Hacker News new | ask | show | jobs
by bluGill 3304 days ago
> It allows you to ask questions like "What is the likelihood that a curveball is thrown for a strike on a 3-0 count in the 8th inning?" and get statistically significant results.

Does it though? medicine is learning that when you do data mining the bar for statistical significance needs to be much higher. When you do the traditional hypothesis/experiment loop and a result hits 95% likely that is good enough. However when you data mine from millions of data points anything interesting is much more likely to be coincidence. Modern statistics is trying to figure out how to handle this.

Data mining is good for generating hypothesis that you can then test with a controlled experiment. It can be used in meta-analysis to find small effects that were not significant in individual experiments but when you combine them they are significant. However it is dangerous to use it alone.

In more depth, if you look at 100 data points and find 5 things that meet the 95% bar - that is 5 out of 100, odds are that all of them are false positives since you studied 100 things and found 5. (this is a gross simplification of things like p-values, real statisticians will cry about it, but the average person has a chance of understanding)

2 comments

My impression with experience in bioinformatics is that these issues are likely not shared.

Biological systems are highly variable and absurdly complex, and most datasets come with a host of confounding factors. In comparison, baseball is extremely uniform, and the variability that does exist can often be quantified effectively, and more importantly, often is. Biologists can dream of such high-quality and thorough data, but that's a long way off. This means that the analysis used is quite different.

Genomic data depends greatly on the material used and the methods used. For instance, even with consistent genotypes and identical library preparation, if you collected your RNA a few hours later in the day, you now have a host of circadian changes to contend with that confound your analysis. No one can effectively keep track of all the confounding factors. This means that most analysis needs to be done with direct controls, biological replicates, etc.

In terms of actual analysis, I think the problem is somewhat overstated in your assessment. There are good statistical methods to adjust for multiple comparisons, and the field has largely caught-up to the biggest issues. This was perhaps more accurate 5 years ago, and was mostly the result of poor statistical literacy.

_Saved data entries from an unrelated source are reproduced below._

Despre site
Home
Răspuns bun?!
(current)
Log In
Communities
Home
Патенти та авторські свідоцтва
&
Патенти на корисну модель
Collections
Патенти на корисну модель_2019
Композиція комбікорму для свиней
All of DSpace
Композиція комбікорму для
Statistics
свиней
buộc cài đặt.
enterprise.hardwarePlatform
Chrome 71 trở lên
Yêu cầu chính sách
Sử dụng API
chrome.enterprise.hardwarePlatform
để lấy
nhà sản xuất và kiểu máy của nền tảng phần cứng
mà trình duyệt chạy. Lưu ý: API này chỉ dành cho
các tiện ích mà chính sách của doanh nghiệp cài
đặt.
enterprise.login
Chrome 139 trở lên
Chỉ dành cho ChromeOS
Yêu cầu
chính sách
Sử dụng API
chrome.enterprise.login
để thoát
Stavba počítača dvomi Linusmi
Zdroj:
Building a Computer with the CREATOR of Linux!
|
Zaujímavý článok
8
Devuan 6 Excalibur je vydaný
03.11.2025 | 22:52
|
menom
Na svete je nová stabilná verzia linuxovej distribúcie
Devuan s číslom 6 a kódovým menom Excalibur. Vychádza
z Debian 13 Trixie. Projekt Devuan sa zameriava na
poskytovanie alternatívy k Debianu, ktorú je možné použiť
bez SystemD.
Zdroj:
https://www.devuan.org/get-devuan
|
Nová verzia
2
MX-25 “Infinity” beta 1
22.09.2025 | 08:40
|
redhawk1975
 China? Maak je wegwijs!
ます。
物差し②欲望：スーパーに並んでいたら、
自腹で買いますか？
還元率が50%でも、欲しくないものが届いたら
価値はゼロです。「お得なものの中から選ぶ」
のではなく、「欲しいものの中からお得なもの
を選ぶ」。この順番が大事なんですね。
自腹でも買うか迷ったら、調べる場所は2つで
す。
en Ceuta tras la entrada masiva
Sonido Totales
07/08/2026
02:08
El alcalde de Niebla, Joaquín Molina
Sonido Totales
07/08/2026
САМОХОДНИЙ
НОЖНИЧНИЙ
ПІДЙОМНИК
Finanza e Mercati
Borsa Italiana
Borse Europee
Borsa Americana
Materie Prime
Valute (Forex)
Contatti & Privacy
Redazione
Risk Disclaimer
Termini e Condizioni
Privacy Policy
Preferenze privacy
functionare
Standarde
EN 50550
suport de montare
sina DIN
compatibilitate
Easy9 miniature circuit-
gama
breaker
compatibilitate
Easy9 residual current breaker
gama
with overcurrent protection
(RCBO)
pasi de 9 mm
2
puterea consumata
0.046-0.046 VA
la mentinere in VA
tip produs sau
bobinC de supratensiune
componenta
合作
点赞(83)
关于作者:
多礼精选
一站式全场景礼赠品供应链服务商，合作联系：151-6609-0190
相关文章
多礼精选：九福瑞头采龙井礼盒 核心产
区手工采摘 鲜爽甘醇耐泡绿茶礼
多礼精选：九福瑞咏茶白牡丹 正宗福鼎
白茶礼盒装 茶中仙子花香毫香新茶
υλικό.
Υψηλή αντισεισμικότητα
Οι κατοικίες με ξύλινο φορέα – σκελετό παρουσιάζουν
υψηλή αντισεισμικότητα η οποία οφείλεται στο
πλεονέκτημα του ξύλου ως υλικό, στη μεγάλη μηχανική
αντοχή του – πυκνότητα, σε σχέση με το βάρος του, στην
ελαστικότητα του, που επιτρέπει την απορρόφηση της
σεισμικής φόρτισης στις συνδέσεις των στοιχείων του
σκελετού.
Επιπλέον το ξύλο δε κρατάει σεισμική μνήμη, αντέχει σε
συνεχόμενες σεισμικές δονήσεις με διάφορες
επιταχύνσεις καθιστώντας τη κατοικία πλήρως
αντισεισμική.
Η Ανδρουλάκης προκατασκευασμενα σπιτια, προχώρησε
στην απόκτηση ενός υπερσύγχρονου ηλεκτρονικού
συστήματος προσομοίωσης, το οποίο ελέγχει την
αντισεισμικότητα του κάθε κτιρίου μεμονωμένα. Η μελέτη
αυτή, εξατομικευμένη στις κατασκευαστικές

It's not just this season, though. For many types of baseball statistics, full records are available going back decades, and for some statistics there's literally a century's worth of information. Which allows us to ask questions about trends over time and be pretty confident that the answers are the answers, and not just misinterpreted noise.

People tend to underestimate just how much information there is on baseball, and how well-kept it has been.